Selected passage:
===

Hi again VoA. The Dilts and BnG books all mention "circuits" when talking about those sense combinations/connections. They also talk about "loops". This is central to engrams theory and explains how NLP is supposed to sustain its brief quick fix methods. Neuronal nets as a concept does not cover circuits. The engram concept is the only concept in neuroscience covering neural circuits and loops. Cheers again. DaveRight 08:09, 23 December 2005 (UTC)[reply]

So if i understand you correctly engrams as a neuroscientific concept (as opposed to the faulty use in dianetics) should be mentioned in the article in correlation to NLP? Well, they aren't that common, but if you insist i would not be opposed to mention them with an addition which interpretation is actually meant. This would give NLP an not entirely justified scientific appeal though. Blauregen 12:34, 23 December 2005 (UTC)[reply]

Actually, this is a possible point for clarification. To my knowledge Dilts does not use the engram concept in relation to the subconscious. He does, however, make errors concerning the use of the neural network term (which refers to an artificial computing development) and he also makes pseudoscientific jumps from Hebb's rule, to the practicalities of NLP anchoring rituals (unfalsifiable). I think we could add something there, however, as it stands, some NLPers do make the gaff of applying engrams to the unconscious. In fact, some define the engram using exactly the same definition as the one invented by Hubbard [www.mcguireprogramme.com/articles/Unpredictability5.rtf]. Regards HeadleyDown 13:48, 23 December 2005 (UTC)[reply]

Minor correction. According to wikipedia the term neural network refers to both, artifical and bilological structures. The supplied RTF refers to NLP only in one paragraph and a reference to Robbins, who as far as i know practces something he calls NAC, not basic NLP. It is hardly representative. Blauregen 14:29, 23 December 2005 (UTC)[reply]
OK, fine, the engram passage needs no changes at all. Anyway, your reliance on the web, and on other wikipedia pages is not particularly helpful. HeadleyDown 02:14, 24 December 2005 (UTC)[reply]
Dilts & Delozier's (2000) article on Artificial intelligence (http://www.nlpuniversitypress.com/html/AkAz18.html p.41) and it's influence on NLP is also relevant for the definition and use of Mind or neuro in NLP. See section on Bateson's Criteria of mind which is the minimal definition use in NLP practitioner training. --Comaze 02:57, 24 December 2005 (UTC)[reply]

Bateson's Criteria of Mind

The entire field of neural networks is based on circuits. For example the machine learning model, feedforward, feedforward loops. NLP (eg. Malloy et al 2005) actually does cite Neutral networks as the source for some brain theory. It is important to note that Grinder (2001) considers neurology to be outside the domain of NLP and encourages those interested in NLP to become familar with recent developments in cognitive linguistics so that those interested can work alongside researchers in other field such as neuroscience. According to Grinder the scope of NLP is primarily the "linguistically mediated maps of first access".

===

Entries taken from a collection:
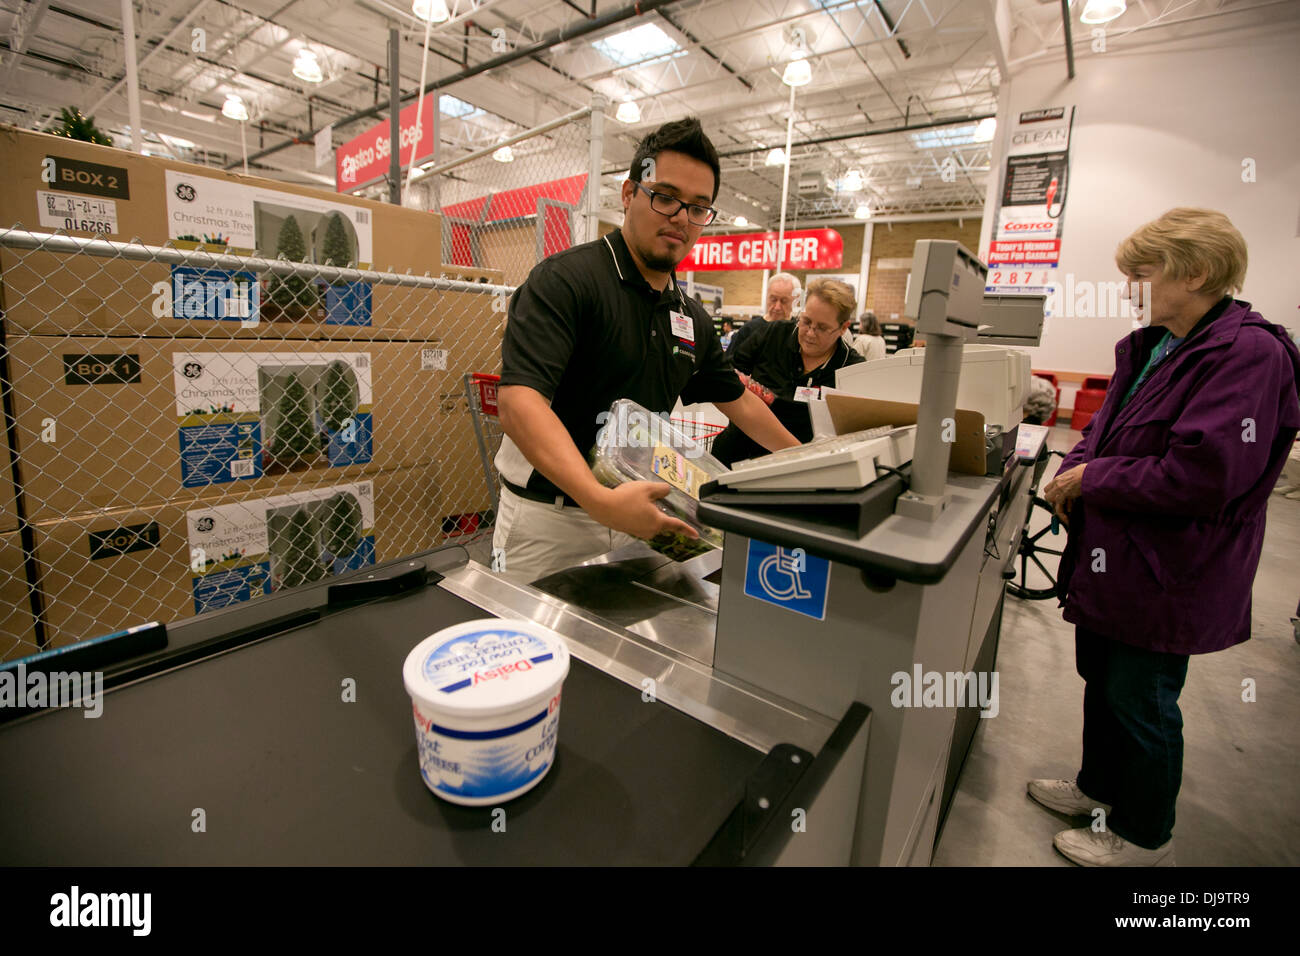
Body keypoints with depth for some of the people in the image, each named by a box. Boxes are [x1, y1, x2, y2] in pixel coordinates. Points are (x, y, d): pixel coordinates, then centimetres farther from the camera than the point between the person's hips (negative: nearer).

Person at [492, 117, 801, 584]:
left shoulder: (692, 317, 9)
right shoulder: (566, 279, -14)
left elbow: (738, 400, 21)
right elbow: (519, 401, -27)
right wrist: (600, 499, -39)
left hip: (631, 518, 6)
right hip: (548, 517, -5)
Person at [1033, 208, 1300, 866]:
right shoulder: (1150, 347, 8)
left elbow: (1200, 478, -27)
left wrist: (1091, 479, -17)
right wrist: (1072, 470, -3)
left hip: (1165, 574, -8)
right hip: (1113, 559, 8)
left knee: (1139, 702, 9)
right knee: (1100, 680, 22)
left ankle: (1142, 837, 33)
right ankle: (1100, 787, 45)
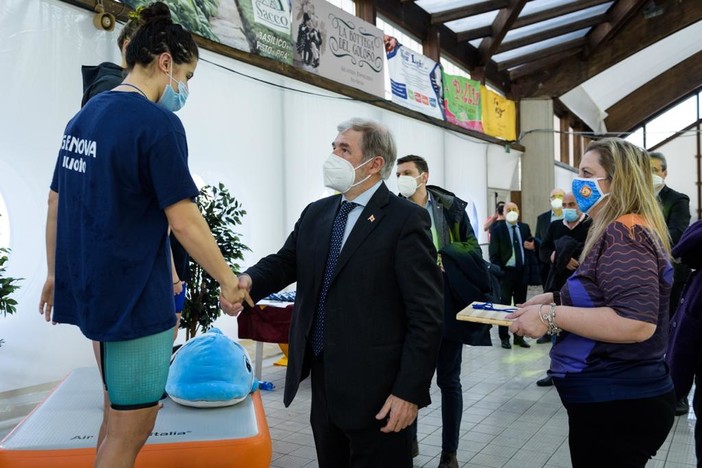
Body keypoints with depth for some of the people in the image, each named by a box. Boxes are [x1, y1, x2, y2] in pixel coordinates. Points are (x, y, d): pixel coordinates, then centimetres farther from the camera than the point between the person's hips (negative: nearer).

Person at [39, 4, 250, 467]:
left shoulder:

===

Exercise brief: In the discussion of NLP and engrams, why does Blauregen judge the RTF file cited by HeadleyDown to be hardly representative? Answer in one to three sentences. The material stands apart from the discussion of NLP and engrams and has no connection to it.

Solution for this exercise: The file mentions NLP in only one paragraph and in a reference to Robbins. As far as Blauregen knows, Robbins practices something he calls NAC rather than basic NLP.